Myc-associated zinc-finger protein (MAZ) is a transcription factor, which has been confirmed to be abnormally expressed in many tumors and involved in regulating the proliferation, migration, apoptosis, and autophagy of tumor cells. Currently, there is a lack of comprehensive analysis of MAZ in pan-cancer, and the mechanism of MAZ in hepatocellular carcinoma (HCC) and its association with immunotherapy remains unclear. The expression, prognostic mutation, sCNA, and tumor immunity characteristics of MAZ in 33 types of tumors were analyzed by The Cancer Genome Atlas (TCGA), GEPIA, and TIMER databases. The association of MAZ expression levels with drug sensitivity, immunotherapy, immune checkpoints, and HLA-associated genes was further analyzed. Transwell, CCK-8, wound healing, and flow cytometry verified that MAZ affected the malignant cell behavior of HCC. The signaling pathways and cellular functions affected by MAZ in HCC were revealed by GSEA enrichment analysis. The expression level of MAZ was up-regulated, and the high expression of MAZ indicated a high-risk prognostic factor in most tumors, including ACC, BLCA, KIRP, LIHC, PRAD, SKCM, and THCA (p<0.05). MAZ expression was positively correlated with the sensitivity of most chemotherapy drugs (p<0.05). HLA-DQB2, HLA-H, and most immune checkpoint genes were remarkably up-regulated in the high MAZ expression group (p<0.05).

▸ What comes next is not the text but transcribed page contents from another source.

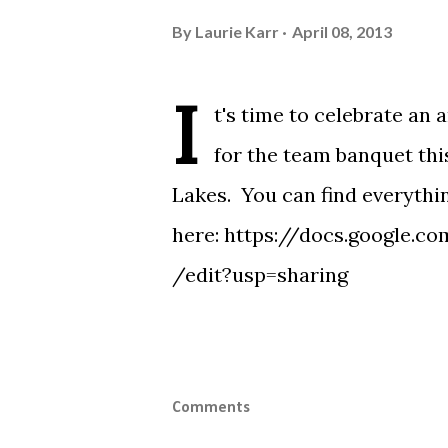
By
Laurie Karr
April 08, 2013
I
t's time to celebrate an
for the team banquet thi
Lakes. You can find everythi
here:
https://docs.google
/edit?usp=sharing
Comments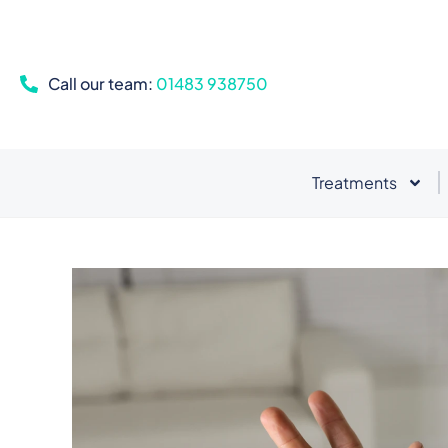
Call our team:
01483 938750
Treatments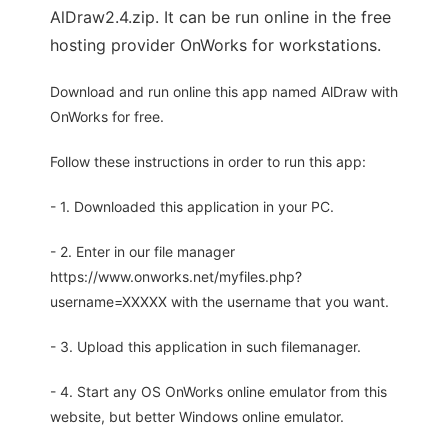
AlDraw2.4.zip. It can be run online in the free
hosting provider OnWorks for workstations.
Download and run online this app named AlDraw with
OnWorks for free.
Follow these instructions in order to run this app:
- 1. Downloaded this application in your PC.
- 2. Enter in our file manager
https://www.onworks.net/myfiles.php?
username=XXXXX with the username that you want.
- 3. Upload this application in such filemanager.
- 4. Start any OS OnWorks online emulator from this
website, but better Windows online emulator.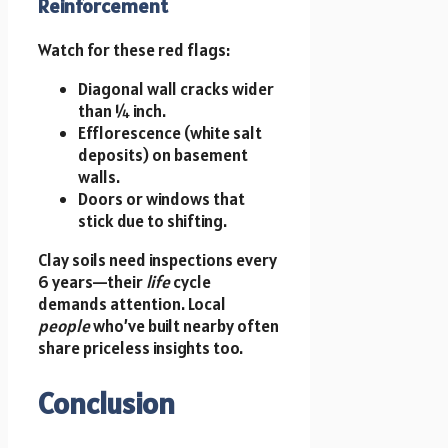
Reinforcement
Watch for these red flags:
Diagonal wall cracks wider
than ¼ inch.
Efflorescence (white salt
deposits) on basement
walls.
Doors or windows that
stick due to shifting.
Clay soils need inspections every
6 years—their
life
cycle
demands attention. Local
people
who’ve built nearby often
share priceless insights too.
Conclusion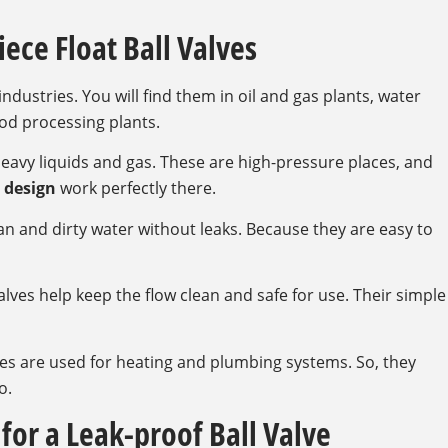
iece Float Ball Valves
ndustries. You will find them in oil and gas plants, water
od processing plants.
 heavy liquids and gas. These are high-pressure places, and
 design
work perfectly there.
an and dirty water without leaks. Because they are easy to
valves help keep the flow clean and safe for use. Their simple
es are used for heating and plumbing systems. So, they
o.
for a Leak-proof Ball Valve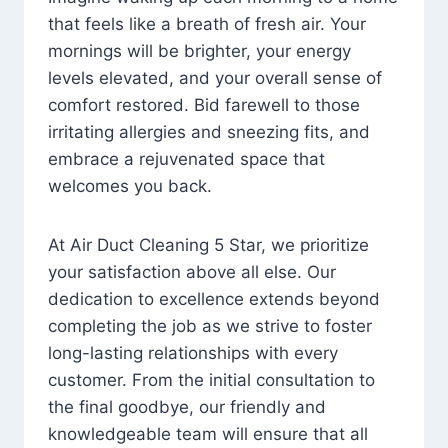
that feels like a breath of fresh air. Your
mornings will be brighter, your energy
levels elevated, and your overall sense of
comfort restored. Bid farewell to those
irritating allergies and sneezing fits, and
embrace a rejuvenated space that
welcomes you back.
At Air Duct Cleaning 5 Star, we prioritize
your satisfaction above all else. Our
dedication to excellence extends beyond
completing the job as we strive to foster
long-lasting relationships with every
customer. From the initial consultation to
the final goodbye, our friendly and
knowledgeable team will ensure that all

GSEA analysis revealed that MAZ expression was highly correlated with the intracellular immune-related functions and cancer-related signaling pathway, including the B cell receptor signaling pathway, complement activation, humoral immune response, TGF-β signaling pathway, and Wnt signaling pathway. The overexpression of MAZ in HCC cells could promote the abilities of cell proliferation and migration and inhibit tumor cell apoptosis. Our study revealed that MAZ might play a role in promoting the progression of HCC. It was closely related to the tumor microenvironment, immune cell infiltration, and immune escape in pan-cancer. Moreover, this study provides new insights into MAZ as a prognostic marker and potential therapeutic target in HCC.